The inhabitants are mostly engaged in unsustainable subsistence livelihood activities – agriculture, fishing and hunting – for sustenance. The town lacks most of the basic needs and services required for a modern settlement. However, Kalangba has a junior secondary school, senior secondary school and extension college that offers various diplomas. The village has a primary health center that serves the community and the peripheral villages. Kalangba has also two elementary schools, one founded by the American Wesleyan Mission in the late 1940s and the other by the Sierra Leone Muslim Brotherhood in the late 1970s.

Kalangba is a very religious community with converts and traditional Christians and Muslims. A majestic structure imposingly located at the center of the town, the Wesleyan Church of Sierra Leone Kalangba, has a capacity of over 500 people.
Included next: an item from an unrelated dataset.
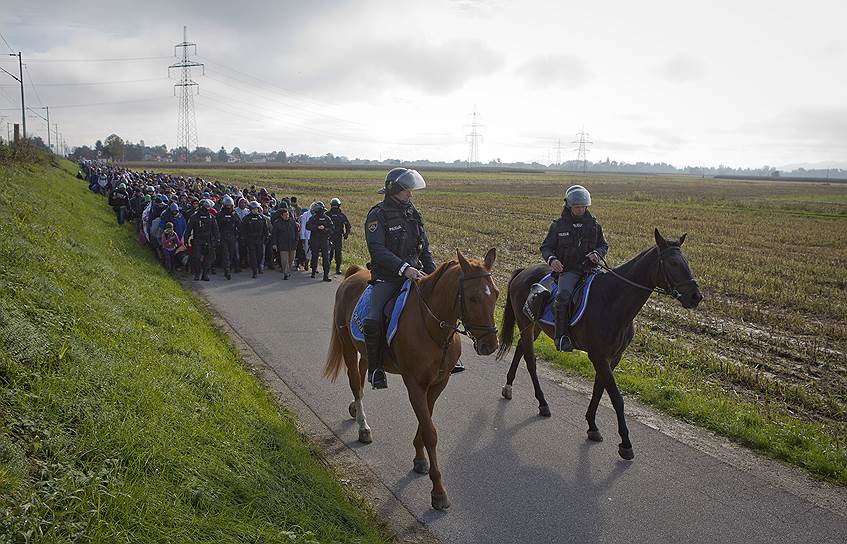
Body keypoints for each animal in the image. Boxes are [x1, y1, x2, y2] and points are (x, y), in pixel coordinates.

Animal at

Faith Baptist Church was founded in the early 1990s by two brothers, Reverends Today Koroma and Joseph Mojoko Koroma. There are three mosques, a court Barry and a market. The town is growing so fast that every Monday there is a luma wherein traders from as far as Makeni and the entire peripheral towns come to trade. Kalangba has become an important trade center with Paramount Chief Kandeh Kpangai III at the helm of affairs. The chiefdom headquarters of NGowahun has recently seen the mining of lithium, gold and other precious minerals that is believed to generate income and create employment for the citizenry

== History ==

Present-day Kalangba is a merger of three prehistoric settlements – Macigolo to the northeast, Mandagai to the southeast and Makambi to the west. The Sesays, the Kargbos, the Fornahs and the Koromas lived in those settlements in the era of Trans-Saharan trade; up to the end of the trade in the 17th century, Kalangba was unknown because the trade in its real time never effectively reached that part of Sierra Leone.
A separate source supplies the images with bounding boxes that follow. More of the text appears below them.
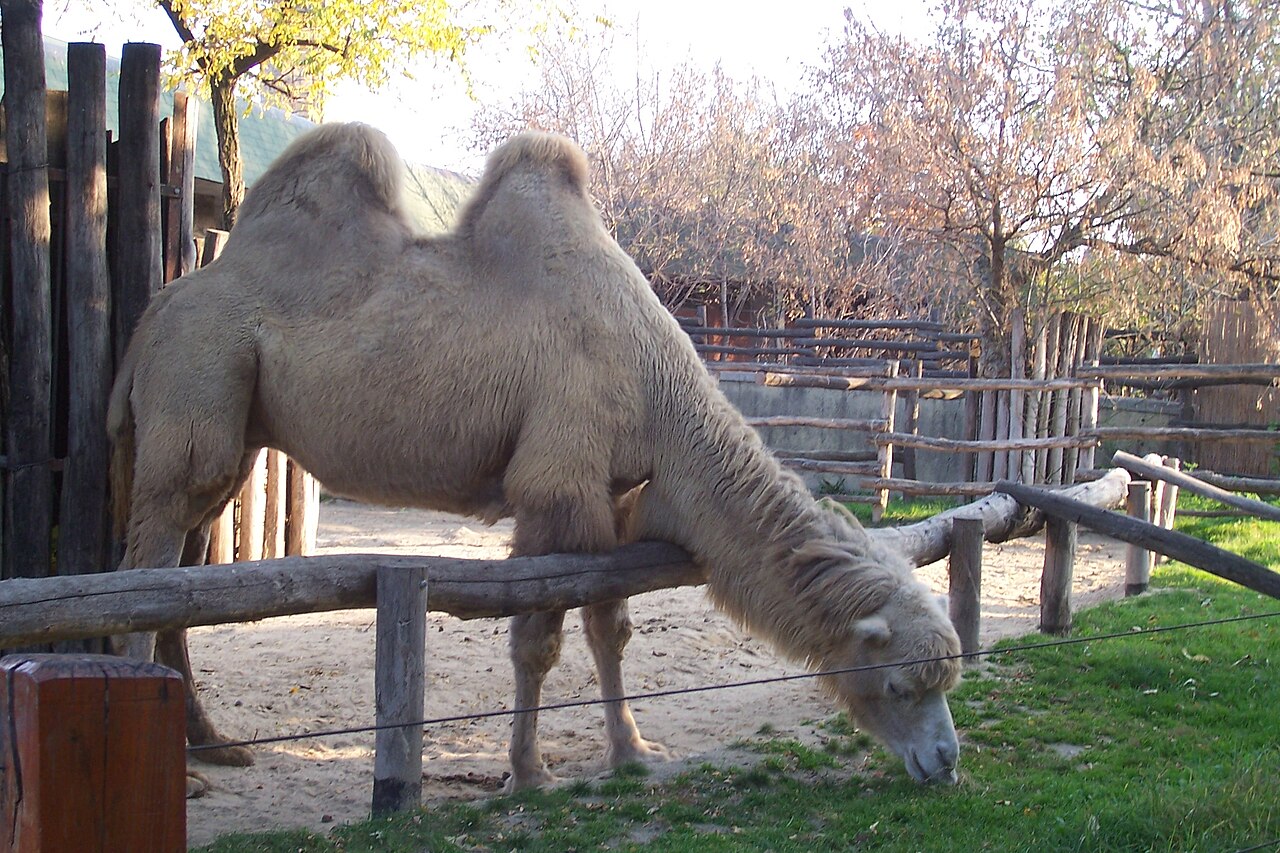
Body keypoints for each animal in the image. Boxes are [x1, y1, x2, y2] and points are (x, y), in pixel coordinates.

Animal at [108, 123, 964, 791]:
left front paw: (631, 750)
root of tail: (155, 313)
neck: (660, 390)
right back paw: (178, 763)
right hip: (199, 381)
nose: (946, 761)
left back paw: (214, 744)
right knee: (145, 563)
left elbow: (609, 627)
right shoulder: (557, 485)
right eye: (904, 682)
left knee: (181, 572)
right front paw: (527, 770)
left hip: (238, 435)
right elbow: (538, 640)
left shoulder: (612, 495)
Between the 15th and 18th centuries, there were intertribal conflicts all across West Africa from the Sahel to the coastlines. Much of the conflict was felt in Kalangba with the arrival of a splinter group of the Manes from Mandimansa (present-day Mali) who invaded Sierra Leone in the 16th century led by the great-grandfather of the Kamaras, Pa Tegbehun. Pa Tegbehun, known in Ngowahun as the great warrior, established his control over the three settlements in the first half of the 19th century from Gbangbawahun on the south side of Kalangba. At that time, the expansion of the British colony into the protectorate areas of Sierra Leone had just begun. However, colonial relationship with Kalangba was actually felt during the era of Pa Tegbehun's successor, Yangi Saio, better known as Kandeh Saio II.
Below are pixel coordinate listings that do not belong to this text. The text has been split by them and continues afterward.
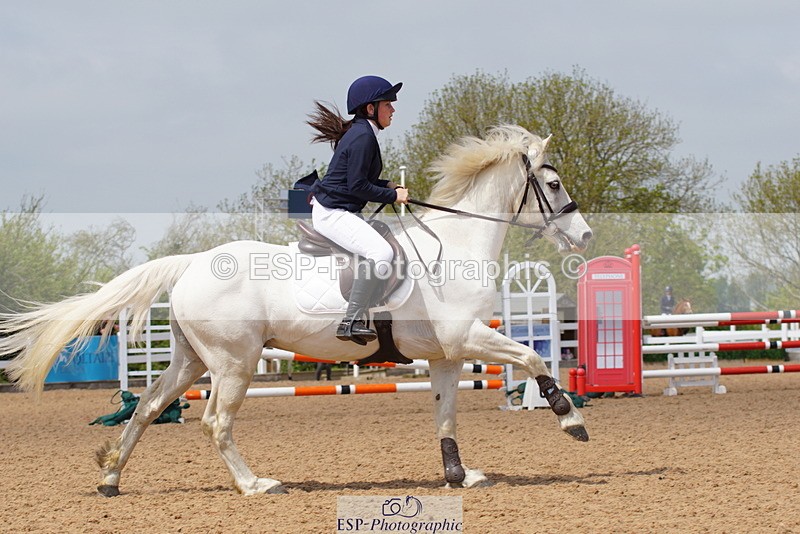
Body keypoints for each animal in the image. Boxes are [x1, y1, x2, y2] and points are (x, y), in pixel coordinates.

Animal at [0, 125, 593, 497]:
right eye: (553, 183)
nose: (585, 236)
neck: (456, 246)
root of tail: (193, 263)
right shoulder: (468, 336)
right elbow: (533, 359)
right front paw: (570, 418)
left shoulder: (446, 353)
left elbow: (445, 414)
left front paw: (458, 475)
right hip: (234, 364)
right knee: (215, 422)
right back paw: (255, 484)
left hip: (192, 361)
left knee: (145, 409)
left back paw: (111, 479)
Yangi Saio came to power during the spread of Islam in West Africa. It was during the time of Yangi Saio that the great Muslim cleric and prominent businessman Pa Alhaji Saccoh arrived. It was also during the time of Yangi Saio the three settlements were merged. The American missionaries from Oklahoma who had been in Sierra Leone since the late 1800s also came to Kalangba during that period.

Between the era of Yangi Saio and Kandeh Saio III, power shifted to Gbendembu for a while within the context of amalgamation of two chiefdoms, namely Gbendembu Chiefdom and Ngowahun Chiefdom. By the time Kandeh Saio III came to power, Kalangba had grown into a multicultural settlement. There were the Lokos, the Mandingoes, the Susu, the Fula, the Wolof, etc. The multiculturalism and increase in population was sped up with road construction between Makeni and Kamakwei and establishment of the ferry system on the Mabole River in the early 20th century.

== Infrastructure ==
The source of the water supply in Kalangba is underground water wells. There is no modern sewerage system.

Residents rely on generators for power as the village has no electrical grid.

== Education ==
===Primary schools===

- The Wesleyan Elementary School – founded in the 1940s by the American Wesleyan Mission of Fort Wayne, Indiana.
- The Muslim Brotherhood Elementary School – established in the 1970s.

===Secondary schools===
- Kalangba Junior Secondary School – a middle school.
- Kalangba Senior Secondary School – was under construction.

==Notable people==
- Dr. Shekuba Saccoh was born in Kalangba, Ngowahun Chiefdom. He was a diplomat and a politician.
- John Amadu Bangura was born in Tambiama, Ngowahun Chiefdom. He was a former Governor-General of Sierra Leone.